- [THE PROBLEM]: From the data below, return all lines holding the string "Superia".

=== MATERIALS PROVIDED ===

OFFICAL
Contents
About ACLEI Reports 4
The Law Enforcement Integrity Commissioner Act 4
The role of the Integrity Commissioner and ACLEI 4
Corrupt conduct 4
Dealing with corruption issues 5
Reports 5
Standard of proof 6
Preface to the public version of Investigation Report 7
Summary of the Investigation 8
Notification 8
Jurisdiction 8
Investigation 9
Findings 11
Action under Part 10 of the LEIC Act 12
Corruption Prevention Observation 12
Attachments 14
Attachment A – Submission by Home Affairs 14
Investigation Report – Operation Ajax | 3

===
=== MATERIALS PROVIDED ===

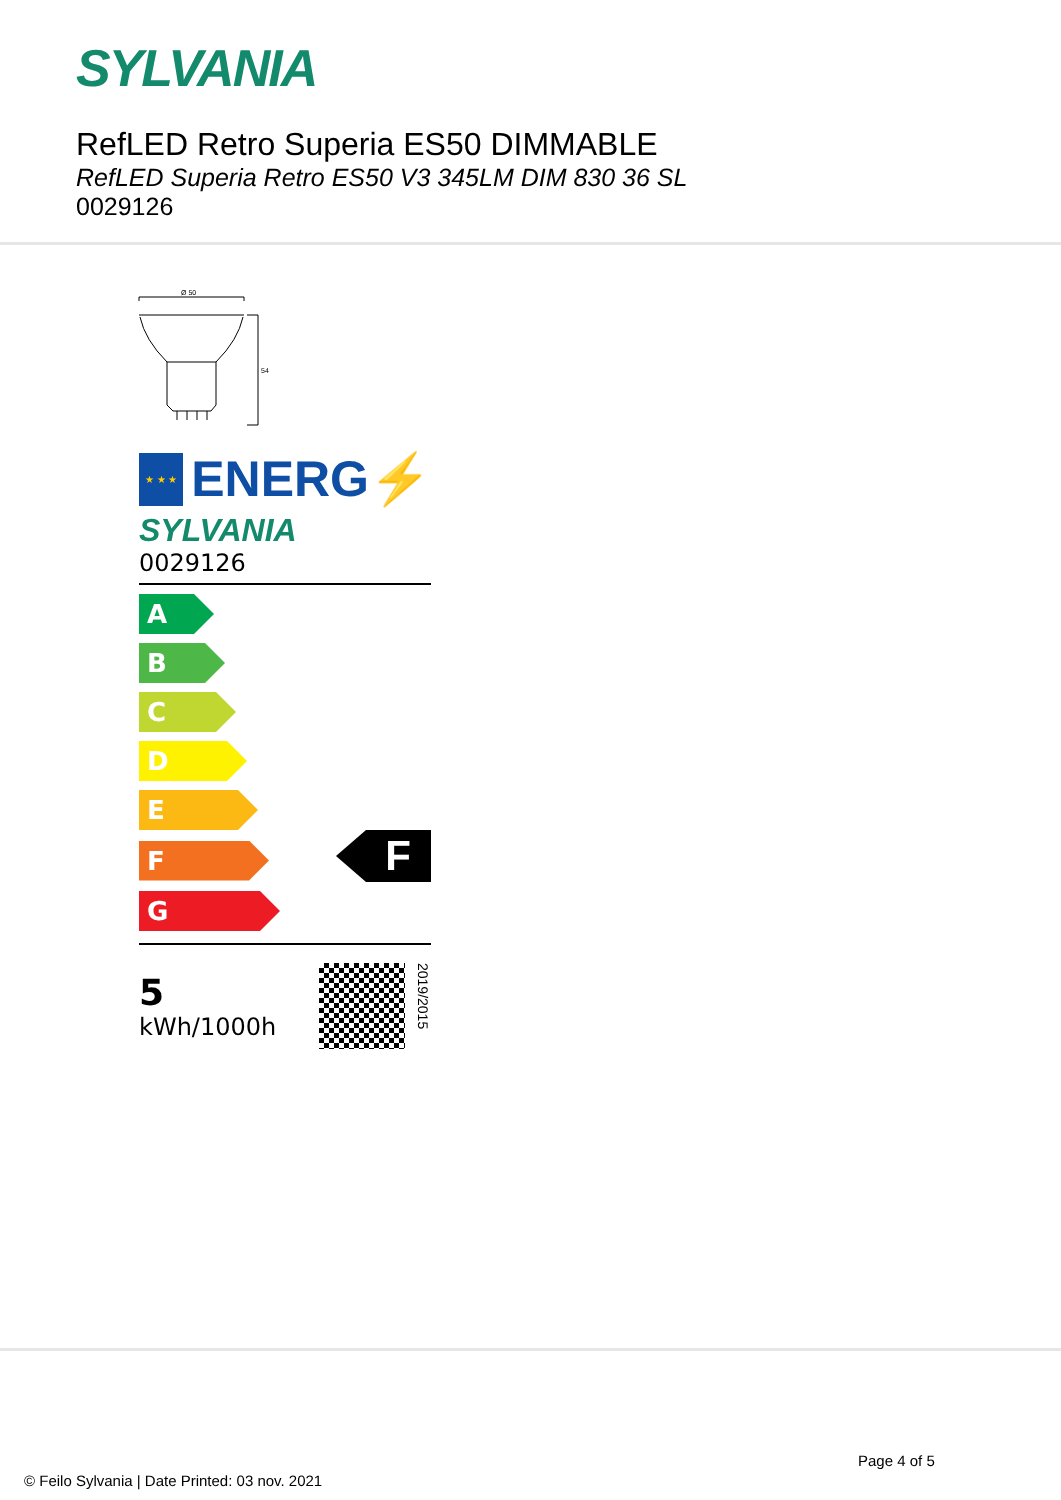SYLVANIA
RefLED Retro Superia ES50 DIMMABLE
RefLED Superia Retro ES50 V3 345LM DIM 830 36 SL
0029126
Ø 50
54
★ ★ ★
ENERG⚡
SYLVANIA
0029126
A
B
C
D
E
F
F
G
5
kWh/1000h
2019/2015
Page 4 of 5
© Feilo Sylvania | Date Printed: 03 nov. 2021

===

- [ANSWER SPACE]:
RefLED Retro Superia ES50 DIMMABLE
RefLED Superia Retro ES50 V3 345LM DIM 830 36 SL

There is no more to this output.